23 March 2009

Jeffrey Sachs: World Economy Needs Overhaul Toward Sustainability to Avoid Worse Crisis

Dig for Victory

by Jeffrey Sachs


The global economic crisis will be with us for a generation, not just a year or two, because it is really a transition to sustainability. The scarcity of primary commodities and damage from climate change in recent years helped destabilise the world economy and gave rise to the current crisis. Soaring food and fuel prices and major natural disasters played an important role in undermining financial markets, household purchasing power, and even political stability.

So an essential policy that developed and developing countries should pursue in overcoming the crisis is to build infrastructure suitable for the 21st century. This includes an efficient electricity grid fed by renewable energy; fibre and wireless networks that carry telephony and broadband internet; water, irrigation, and sewage systems that efficiently use and recycle fresh water; urban and inter-city public transit systems; safer roads; and networks of protected natural areas that conserve biodiversity and the habitats of threatened species.

These investments are needed in the short term to offset the decline in worldwide consumption spending that underlies the global recession. More importantly, they are needed in the long term, because a world of 6.8bn people (and rising) simply cannot sustain economic growth unless it adopts sustainable technologies that economise on scarce natural resources.

...every part of the world has a huge backlog of vital infrastructure investments. It is time for a concerted global effort to bring those projects on line...

...American and European economic advisers generally believe that a short sharp stimulus will be enough to restore economic growth. This is wrong. What will be needed is an overhaul of the world economy towards sustainability.
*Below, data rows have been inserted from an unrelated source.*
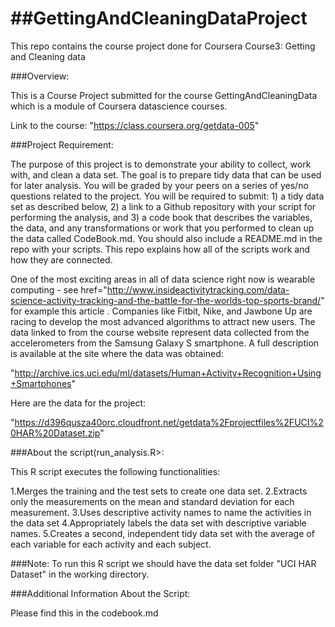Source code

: ##GettingAndCleaningDataProject
=============================

This repo contains the course project done for Coursera Course3: Getting and Cleaning data


###Overview:

This  is a Course Project submitted for the course GettingAndCleaningData which is a module of Coursera datascience courses.

Link to the course:  "https://class.coursera.org/getdata-005"


###Project Requirement:


The purpose of this project is to demonstrate your ability to collect, work with, and clean a data set. The goal is to prepare tidy data that can be used for later analysis. You will be graded by your peers on a series of yes/no questions related to the project. You will be required to submit: 1) a tidy data set as described below, 2) a link to a Github repository with your script for performing the analysis, and 3) a code book that describes the variables, the data, and any transformations or work that you performed to clean up the data called CodeBook.md. You should also include a README.md in the repo with your scripts. This repo explains how all of the scripts work and how they are connected.  

One of the most exciting areas in all of data science right now is wearable computing - see href="http://www.insideactivitytracking.com/data-science-activity-tracking-and-the-battle-for-the-worlds-top-sports-brand/" for example this article . Companies like Fitbit, Nike, and Jawbone Up are racing to develop the most advanced algorithms to attract new users. The data linked to from the course website represent data collected from the accelerometers from the Samsung Galaxy S smartphone. A full description is available at the site where the data was obtained: 

"http://archive.ics.uci.edu/ml/datasets/Human+Activity+Recognition+Using+Smartphones" 

Here are the data for the project: 

"https://d396qusza40orc.cloudfront.net/getdata%2Fprojectfiles%2FUCI%20HAR%20Dataset.zip" 

  
###About the script(run_analysis.R>:


This R script executes the following functionalities:

1.Merges the training and the test sets to create one data set.
2.Extracts only the measurements on the mean and standard deviation for each measurement. 
3.Uses descriptive activity names to name the activities in the data set
4.Appropriately labels the data set with descriptive variable names. 
5.Creates a second, independent tidy data set with the average of each variable for each activity and each subject.


###Note:
To run this R script we should have the data set folder "UCI HAR Dataset" in the working directory.


###Additional Information About the Script:


Please find this in the codebook.md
...policymakers in the rich world believe that they can continue to neglect the developing world or leave it to its fate in global markets. This is also a recipe for global failure, and even future conflict. Developed countries will have to do far more to help poor countries through the transition to sustainability. Whereas most of the"stimulus" legislation to date has been short term and inward-looking, increased funding for sustainable infrastructure in poor countries would provide a powerful boost to richer economies...

The G20 meeting in London on 2 April offers hope for a true global effort to repair the failing world economy. This is the time and place to launch the global drive toward sustainability. If we fail to meet the challenge, the global crisis will endanger the world for years to come.